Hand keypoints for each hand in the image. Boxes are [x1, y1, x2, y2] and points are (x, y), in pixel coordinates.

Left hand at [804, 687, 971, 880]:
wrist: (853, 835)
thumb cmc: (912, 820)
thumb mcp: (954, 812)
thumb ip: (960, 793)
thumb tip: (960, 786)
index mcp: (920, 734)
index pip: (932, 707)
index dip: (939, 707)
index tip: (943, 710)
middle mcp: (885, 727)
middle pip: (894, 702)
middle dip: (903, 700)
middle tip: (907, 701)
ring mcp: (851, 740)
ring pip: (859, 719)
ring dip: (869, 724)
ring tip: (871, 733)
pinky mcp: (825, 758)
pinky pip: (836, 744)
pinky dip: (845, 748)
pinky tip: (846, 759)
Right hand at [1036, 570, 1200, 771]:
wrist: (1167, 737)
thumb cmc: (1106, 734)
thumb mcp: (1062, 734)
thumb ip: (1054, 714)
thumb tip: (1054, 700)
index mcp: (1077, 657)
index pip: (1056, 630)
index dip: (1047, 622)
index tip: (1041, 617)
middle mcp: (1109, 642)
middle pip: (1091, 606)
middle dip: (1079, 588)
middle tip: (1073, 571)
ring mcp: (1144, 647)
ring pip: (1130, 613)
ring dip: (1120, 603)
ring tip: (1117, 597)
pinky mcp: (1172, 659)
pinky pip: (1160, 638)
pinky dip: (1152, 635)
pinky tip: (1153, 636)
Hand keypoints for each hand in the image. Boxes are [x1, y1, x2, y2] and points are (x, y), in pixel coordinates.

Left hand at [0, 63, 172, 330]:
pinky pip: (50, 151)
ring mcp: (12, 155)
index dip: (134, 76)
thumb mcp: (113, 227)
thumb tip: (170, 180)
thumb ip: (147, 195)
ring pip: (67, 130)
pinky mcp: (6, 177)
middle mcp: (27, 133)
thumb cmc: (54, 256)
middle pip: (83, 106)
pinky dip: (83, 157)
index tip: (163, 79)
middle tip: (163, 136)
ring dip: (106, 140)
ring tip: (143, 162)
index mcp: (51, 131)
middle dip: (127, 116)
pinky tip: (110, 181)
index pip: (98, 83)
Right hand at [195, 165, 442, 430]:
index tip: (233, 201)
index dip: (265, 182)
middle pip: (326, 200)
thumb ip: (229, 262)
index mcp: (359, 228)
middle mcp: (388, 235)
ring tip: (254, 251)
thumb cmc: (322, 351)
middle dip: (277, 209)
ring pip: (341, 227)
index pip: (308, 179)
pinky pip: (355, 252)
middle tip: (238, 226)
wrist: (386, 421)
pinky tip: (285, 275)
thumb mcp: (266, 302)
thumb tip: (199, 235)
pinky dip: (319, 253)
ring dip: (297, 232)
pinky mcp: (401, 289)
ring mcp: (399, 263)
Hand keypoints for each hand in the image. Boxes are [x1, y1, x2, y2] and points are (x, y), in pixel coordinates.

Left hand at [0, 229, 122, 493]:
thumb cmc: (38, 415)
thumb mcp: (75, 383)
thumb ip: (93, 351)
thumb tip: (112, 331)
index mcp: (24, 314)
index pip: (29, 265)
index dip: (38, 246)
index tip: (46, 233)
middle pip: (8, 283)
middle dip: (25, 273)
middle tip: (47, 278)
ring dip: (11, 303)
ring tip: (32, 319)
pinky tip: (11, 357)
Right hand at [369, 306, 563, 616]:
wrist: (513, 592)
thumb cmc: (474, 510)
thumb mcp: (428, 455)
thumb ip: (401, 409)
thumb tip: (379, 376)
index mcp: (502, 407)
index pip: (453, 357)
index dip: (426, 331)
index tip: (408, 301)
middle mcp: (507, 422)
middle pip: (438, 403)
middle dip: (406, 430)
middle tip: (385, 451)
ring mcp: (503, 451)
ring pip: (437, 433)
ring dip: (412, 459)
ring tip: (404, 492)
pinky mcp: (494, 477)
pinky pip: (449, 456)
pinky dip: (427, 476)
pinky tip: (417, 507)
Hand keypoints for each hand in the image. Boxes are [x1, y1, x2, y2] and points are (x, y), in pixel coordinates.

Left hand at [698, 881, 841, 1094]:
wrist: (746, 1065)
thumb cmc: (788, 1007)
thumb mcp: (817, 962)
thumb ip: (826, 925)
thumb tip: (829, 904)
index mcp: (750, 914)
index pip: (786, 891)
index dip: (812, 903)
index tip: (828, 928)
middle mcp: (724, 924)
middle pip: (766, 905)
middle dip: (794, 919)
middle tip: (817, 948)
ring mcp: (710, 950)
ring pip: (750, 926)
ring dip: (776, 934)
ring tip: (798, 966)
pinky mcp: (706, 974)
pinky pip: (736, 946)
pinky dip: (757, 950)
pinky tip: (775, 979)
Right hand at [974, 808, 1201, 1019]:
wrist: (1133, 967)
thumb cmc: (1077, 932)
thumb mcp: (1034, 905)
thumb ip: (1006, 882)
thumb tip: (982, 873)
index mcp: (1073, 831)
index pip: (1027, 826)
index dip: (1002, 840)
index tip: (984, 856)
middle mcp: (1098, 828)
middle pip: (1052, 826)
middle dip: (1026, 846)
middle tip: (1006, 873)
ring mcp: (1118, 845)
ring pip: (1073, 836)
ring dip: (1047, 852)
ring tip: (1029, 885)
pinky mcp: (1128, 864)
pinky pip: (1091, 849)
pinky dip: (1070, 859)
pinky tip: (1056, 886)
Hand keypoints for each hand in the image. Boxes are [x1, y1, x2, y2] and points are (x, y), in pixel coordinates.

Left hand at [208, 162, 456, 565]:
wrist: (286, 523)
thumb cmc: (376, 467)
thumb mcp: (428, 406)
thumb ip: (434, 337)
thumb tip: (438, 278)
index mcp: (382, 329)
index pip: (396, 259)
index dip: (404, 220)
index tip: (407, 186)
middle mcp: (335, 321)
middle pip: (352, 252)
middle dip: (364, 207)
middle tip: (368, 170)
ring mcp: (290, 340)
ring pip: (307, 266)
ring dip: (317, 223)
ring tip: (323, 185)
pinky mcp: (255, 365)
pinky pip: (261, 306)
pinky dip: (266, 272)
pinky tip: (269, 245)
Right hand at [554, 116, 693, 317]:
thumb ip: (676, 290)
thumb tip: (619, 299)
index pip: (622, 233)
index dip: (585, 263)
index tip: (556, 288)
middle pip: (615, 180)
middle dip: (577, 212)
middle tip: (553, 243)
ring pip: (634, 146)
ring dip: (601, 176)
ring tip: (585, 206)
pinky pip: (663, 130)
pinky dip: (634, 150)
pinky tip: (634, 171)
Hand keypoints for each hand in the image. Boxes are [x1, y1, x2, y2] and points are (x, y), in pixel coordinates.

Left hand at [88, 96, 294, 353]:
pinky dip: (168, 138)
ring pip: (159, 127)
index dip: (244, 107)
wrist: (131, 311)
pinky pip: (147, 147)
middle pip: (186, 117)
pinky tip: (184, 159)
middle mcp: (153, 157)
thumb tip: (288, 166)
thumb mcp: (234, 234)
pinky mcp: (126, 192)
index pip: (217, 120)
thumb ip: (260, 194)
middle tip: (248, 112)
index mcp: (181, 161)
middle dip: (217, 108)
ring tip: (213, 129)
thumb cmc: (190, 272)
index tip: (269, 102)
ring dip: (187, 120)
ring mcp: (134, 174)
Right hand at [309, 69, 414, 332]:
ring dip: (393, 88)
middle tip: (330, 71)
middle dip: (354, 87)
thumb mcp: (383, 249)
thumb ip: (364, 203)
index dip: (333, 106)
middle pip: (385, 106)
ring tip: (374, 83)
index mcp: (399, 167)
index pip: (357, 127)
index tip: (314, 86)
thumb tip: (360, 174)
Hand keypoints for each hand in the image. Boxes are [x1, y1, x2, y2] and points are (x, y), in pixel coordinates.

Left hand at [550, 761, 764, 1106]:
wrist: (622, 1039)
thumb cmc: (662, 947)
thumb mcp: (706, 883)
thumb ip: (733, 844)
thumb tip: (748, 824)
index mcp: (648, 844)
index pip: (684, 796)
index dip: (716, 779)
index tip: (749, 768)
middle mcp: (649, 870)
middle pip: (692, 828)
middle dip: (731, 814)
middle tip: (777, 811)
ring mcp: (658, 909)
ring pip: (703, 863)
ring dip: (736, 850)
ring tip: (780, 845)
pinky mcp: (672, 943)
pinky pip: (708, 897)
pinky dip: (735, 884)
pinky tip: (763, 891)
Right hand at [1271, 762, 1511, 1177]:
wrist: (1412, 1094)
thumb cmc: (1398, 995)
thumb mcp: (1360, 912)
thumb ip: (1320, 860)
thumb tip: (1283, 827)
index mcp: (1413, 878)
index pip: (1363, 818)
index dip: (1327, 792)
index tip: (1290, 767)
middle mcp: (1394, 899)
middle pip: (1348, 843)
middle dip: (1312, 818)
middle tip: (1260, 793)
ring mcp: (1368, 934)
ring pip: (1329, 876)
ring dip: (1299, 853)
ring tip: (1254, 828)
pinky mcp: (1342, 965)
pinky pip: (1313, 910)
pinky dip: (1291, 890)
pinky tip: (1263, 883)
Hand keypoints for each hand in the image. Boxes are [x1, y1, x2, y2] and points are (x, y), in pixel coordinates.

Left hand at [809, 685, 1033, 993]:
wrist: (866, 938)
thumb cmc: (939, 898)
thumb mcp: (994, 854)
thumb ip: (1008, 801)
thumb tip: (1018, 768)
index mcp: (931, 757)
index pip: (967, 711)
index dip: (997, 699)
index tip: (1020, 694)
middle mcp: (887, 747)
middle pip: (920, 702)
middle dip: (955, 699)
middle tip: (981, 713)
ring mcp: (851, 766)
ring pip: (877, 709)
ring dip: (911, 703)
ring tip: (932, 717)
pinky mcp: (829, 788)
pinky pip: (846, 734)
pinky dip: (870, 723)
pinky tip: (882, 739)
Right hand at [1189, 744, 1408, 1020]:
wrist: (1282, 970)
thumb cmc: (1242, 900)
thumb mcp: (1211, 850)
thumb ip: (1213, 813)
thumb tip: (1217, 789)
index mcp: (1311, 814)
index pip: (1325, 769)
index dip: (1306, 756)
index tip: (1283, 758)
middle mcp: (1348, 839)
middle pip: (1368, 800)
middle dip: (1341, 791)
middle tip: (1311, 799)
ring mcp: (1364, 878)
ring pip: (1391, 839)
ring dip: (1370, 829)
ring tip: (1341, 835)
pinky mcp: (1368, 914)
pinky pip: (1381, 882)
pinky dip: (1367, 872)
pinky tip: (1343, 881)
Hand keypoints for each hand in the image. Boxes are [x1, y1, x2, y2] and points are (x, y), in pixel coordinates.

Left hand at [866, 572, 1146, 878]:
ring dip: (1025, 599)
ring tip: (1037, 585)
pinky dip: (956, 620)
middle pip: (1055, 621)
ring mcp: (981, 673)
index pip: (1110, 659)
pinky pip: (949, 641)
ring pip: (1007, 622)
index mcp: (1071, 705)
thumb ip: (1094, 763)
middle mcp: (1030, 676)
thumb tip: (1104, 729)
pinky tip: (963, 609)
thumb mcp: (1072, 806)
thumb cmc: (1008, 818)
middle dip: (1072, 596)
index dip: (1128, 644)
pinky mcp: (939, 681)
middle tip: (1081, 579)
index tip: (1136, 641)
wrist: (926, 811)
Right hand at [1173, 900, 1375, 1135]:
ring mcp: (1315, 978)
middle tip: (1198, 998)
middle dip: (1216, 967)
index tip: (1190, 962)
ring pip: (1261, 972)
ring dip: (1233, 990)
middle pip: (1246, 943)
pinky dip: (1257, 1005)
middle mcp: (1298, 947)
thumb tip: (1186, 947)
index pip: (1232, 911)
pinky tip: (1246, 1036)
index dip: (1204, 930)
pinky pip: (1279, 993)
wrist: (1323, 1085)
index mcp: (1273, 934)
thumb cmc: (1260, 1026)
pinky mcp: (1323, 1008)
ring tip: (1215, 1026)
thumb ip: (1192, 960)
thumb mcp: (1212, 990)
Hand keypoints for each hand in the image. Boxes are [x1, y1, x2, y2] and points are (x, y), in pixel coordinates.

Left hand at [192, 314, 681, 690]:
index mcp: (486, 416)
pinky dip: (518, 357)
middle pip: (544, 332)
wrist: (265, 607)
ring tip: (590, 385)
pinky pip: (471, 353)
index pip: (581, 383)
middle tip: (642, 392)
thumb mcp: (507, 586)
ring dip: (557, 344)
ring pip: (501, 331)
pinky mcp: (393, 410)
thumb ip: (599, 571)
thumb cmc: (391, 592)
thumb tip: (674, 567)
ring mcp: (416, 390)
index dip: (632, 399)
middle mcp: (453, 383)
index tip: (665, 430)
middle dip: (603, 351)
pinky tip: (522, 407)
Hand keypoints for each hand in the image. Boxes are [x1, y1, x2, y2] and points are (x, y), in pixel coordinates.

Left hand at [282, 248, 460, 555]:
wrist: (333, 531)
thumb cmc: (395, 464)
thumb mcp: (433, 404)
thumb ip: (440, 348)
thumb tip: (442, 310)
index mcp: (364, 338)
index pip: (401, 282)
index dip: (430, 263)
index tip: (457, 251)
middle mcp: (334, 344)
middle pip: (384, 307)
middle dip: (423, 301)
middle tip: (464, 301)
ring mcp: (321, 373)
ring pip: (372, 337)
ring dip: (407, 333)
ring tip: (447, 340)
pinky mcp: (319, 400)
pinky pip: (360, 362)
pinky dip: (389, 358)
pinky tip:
________________
TASK STATEMENT: Please transcribe only the lines in the records above running from the line that has "index pip: (1027, 826)" through the line that has "thumb cmc: (376, 467)", both included, exactly as they appear.

SOLUTION BELOW:
index pip: (1027, 826)
index dip: (1002, 840)
index tip: (984, 856)
middle mcp: (1098, 828)
middle pip: (1052, 826)
middle dip: (1026, 846)
middle tip: (1006, 873)
ring mcp: (1118, 845)
ring pip: (1073, 836)
ring dip: (1047, 852)
ring tip: (1029, 885)
pinky mcp: (1128, 864)
pinky pip: (1091, 849)
pinky dip: (1070, 859)
pinky tip: (1056, 886)
Hand keypoints for each hand in the image. Boxes are [x1, y1, x2, y2] and points are (x, y), in pixel coordinates.

Left hand at [208, 162, 456, 565]:
wrist: (286, 523)
thumb cmc: (376, 467)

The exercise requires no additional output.